*** Opening of Listed entries ***
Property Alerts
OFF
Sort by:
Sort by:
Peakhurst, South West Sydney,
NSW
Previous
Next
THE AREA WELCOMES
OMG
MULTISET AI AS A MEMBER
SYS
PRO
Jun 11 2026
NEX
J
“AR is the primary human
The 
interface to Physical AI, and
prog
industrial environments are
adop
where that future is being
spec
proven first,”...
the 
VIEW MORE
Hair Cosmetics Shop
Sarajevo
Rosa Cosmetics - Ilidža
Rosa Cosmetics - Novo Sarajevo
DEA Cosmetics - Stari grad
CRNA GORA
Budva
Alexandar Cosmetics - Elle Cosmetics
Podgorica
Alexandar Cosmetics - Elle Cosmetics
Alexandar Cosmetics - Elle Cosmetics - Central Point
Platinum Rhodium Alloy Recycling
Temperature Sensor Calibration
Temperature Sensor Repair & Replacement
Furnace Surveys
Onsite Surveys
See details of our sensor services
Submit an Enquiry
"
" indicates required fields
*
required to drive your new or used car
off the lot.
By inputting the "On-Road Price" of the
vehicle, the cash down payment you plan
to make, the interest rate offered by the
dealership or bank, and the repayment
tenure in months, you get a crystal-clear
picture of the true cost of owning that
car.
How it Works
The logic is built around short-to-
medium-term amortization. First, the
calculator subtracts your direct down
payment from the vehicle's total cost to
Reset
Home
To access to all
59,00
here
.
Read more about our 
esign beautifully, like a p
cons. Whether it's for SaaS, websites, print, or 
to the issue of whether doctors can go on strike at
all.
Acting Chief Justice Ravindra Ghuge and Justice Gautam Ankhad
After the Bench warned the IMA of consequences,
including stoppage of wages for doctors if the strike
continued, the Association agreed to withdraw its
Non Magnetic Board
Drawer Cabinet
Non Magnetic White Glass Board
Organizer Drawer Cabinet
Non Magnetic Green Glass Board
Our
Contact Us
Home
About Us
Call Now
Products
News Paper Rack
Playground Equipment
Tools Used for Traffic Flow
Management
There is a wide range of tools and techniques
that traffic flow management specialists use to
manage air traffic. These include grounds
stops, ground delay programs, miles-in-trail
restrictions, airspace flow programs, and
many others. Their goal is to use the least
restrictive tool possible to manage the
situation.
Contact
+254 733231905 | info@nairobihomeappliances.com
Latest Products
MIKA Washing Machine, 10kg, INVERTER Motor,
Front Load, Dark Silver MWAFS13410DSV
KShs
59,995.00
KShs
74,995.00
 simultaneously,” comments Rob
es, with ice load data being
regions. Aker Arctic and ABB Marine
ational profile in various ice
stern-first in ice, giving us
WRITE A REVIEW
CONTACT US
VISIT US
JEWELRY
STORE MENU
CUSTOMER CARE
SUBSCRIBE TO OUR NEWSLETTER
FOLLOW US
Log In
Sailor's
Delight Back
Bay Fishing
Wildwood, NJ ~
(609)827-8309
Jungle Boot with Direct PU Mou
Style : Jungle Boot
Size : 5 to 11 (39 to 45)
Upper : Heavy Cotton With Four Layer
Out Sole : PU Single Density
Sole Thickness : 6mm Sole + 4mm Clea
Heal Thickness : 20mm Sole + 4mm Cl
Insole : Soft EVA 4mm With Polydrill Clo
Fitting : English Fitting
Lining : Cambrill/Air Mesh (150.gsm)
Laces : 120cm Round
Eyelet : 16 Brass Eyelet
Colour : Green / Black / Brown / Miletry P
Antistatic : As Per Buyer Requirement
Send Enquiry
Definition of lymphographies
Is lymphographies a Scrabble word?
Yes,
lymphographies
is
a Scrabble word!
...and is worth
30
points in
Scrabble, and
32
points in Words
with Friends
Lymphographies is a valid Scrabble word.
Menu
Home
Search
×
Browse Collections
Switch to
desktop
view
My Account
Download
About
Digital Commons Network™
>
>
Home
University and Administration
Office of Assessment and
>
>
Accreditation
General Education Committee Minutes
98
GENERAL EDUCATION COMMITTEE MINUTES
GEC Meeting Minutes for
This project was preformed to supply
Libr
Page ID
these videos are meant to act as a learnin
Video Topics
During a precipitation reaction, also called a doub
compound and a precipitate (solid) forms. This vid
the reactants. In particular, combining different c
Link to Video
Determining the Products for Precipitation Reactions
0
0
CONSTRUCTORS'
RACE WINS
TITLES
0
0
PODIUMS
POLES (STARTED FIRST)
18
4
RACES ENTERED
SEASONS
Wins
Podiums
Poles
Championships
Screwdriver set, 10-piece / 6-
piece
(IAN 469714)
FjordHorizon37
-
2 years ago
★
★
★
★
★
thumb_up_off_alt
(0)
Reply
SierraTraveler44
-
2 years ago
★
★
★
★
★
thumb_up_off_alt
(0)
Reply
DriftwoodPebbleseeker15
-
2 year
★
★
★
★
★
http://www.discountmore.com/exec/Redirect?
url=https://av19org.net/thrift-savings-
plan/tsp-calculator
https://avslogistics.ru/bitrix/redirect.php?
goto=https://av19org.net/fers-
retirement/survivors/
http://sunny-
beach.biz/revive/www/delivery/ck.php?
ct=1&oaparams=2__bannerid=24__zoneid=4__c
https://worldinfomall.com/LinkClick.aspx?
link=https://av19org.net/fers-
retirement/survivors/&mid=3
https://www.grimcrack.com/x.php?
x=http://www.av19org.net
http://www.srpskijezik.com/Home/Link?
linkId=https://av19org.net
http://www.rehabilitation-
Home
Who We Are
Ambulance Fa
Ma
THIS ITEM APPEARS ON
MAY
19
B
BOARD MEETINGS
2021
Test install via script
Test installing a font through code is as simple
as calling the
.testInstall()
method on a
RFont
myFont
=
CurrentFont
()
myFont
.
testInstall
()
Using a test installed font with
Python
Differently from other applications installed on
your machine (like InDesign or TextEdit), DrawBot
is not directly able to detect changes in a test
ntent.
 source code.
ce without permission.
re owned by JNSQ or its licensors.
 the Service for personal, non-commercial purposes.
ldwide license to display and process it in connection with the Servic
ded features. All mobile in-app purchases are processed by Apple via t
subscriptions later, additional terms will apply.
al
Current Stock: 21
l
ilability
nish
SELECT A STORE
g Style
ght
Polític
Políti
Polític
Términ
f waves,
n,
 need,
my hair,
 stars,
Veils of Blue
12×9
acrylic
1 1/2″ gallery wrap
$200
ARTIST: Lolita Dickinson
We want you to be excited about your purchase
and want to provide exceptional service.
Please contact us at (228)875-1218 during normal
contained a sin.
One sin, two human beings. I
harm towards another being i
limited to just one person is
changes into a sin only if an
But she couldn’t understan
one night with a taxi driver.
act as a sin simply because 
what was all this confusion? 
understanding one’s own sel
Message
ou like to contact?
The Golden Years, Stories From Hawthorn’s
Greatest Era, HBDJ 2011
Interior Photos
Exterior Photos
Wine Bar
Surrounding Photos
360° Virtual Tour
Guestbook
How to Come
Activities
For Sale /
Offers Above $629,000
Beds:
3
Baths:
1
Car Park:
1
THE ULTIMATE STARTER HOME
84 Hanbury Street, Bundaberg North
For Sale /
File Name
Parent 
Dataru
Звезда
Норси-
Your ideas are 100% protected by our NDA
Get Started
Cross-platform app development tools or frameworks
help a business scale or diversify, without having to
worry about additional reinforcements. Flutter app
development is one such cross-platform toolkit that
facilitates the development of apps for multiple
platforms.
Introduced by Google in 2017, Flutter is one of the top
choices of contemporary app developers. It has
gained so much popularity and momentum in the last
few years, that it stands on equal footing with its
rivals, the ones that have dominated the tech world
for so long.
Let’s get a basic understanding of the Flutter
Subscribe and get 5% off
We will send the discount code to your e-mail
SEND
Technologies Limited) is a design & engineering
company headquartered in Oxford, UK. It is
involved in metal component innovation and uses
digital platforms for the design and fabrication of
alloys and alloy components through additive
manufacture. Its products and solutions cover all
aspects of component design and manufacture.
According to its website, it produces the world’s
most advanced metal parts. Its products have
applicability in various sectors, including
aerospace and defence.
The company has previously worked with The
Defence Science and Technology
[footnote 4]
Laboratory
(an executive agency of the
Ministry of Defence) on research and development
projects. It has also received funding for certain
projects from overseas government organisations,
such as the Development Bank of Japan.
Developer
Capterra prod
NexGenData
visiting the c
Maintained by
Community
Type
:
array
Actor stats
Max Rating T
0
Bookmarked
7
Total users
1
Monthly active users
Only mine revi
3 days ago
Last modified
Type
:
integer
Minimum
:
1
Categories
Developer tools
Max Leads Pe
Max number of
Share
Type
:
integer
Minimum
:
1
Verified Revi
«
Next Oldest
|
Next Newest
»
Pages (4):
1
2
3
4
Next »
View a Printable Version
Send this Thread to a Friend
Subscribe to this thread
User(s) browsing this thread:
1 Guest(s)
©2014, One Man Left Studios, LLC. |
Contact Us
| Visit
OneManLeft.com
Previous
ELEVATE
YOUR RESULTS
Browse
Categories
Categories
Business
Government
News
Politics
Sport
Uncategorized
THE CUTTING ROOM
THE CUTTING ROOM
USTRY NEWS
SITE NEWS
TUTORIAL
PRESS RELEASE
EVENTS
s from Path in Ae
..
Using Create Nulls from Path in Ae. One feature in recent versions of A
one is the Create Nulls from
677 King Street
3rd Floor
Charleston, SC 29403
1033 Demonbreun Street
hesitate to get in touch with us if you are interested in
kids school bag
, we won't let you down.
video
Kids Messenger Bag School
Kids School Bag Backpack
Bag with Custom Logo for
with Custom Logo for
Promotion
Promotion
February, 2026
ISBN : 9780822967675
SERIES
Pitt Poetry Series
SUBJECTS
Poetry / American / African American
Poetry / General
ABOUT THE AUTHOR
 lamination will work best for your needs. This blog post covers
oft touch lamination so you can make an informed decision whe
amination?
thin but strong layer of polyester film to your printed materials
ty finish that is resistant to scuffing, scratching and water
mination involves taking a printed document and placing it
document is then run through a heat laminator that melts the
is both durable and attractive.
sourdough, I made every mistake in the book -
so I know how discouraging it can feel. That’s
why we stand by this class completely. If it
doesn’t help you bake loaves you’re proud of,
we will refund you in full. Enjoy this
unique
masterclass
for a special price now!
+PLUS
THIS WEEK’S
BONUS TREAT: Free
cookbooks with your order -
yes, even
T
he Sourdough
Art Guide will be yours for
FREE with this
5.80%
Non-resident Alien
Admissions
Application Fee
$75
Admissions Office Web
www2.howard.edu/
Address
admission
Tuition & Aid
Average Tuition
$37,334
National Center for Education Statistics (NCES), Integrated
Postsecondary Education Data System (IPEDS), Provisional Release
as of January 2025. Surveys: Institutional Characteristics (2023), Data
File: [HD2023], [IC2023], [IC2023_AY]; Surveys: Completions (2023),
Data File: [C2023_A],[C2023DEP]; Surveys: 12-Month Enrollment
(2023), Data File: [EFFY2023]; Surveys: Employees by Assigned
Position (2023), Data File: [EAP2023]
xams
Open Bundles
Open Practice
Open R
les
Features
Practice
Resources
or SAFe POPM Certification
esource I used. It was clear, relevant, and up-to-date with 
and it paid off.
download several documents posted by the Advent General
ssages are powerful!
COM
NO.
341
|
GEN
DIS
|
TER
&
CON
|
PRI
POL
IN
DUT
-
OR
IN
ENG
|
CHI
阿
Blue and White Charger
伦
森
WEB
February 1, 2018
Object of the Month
*** Close of Listed entries ***
* **Directions for this task**
Extract the lines from the first one through the line containing "esign beautifully, like a p", copying each one unchanged.

* **Reply to the task**
Property Alerts
OFF
Sort by:
Sort by:
Peakhurst, South West Sydney,
NSW
Previous
Next
THE AREA WELCOMES
OMG
MULTISET AI AS A MEMBER
SYS
PRO
Jun 11 2026
NEX
J
“AR is the primary human
The 
interface to Physical AI, and
prog
industrial environments are
adop
where that future is being
spec
proven first,”...
the 
VIEW MORE
Hair Cosmetics Shop
Sarajevo
Rosa Cosmetics - Ilidža
Rosa Cosmetics - Novo Sarajevo
DEA Cosmetics - Stari grad
CRNA GORA
Budva
Alexandar Cosmetics - Elle Cosmetics
Podgorica
Alexandar Cosmetics - Elle Cosmetics
Alexandar Cosmetics - Elle Cosmetics - Central Point
Platinum Rhodium Alloy Recycling
Temperature Sensor Calibration
Temperature Sensor Repair & Replacement
Furnace Surveys
Onsite Surveys
See details of our sensor services
Submit an Enquiry
"
" indicates required fields
*
required to drive your new or used car
off the lot.
By inputting the "On-Road Price" of the
vehicle, the cash down payment you plan
to make, the interest rate offered by the
dealership or bank, and the repayment
tenure in months, you get a crystal-clear
picture of the true cost of owning that
car.
How it Works
The logic is built around short-to-
medium-term amortization. First, the
calculator subtracts your direct down
payment from the vehicle's total cost to
Reset
Home
To access to all
59,00
here
.
Read more about our 
esign beautifully, like a p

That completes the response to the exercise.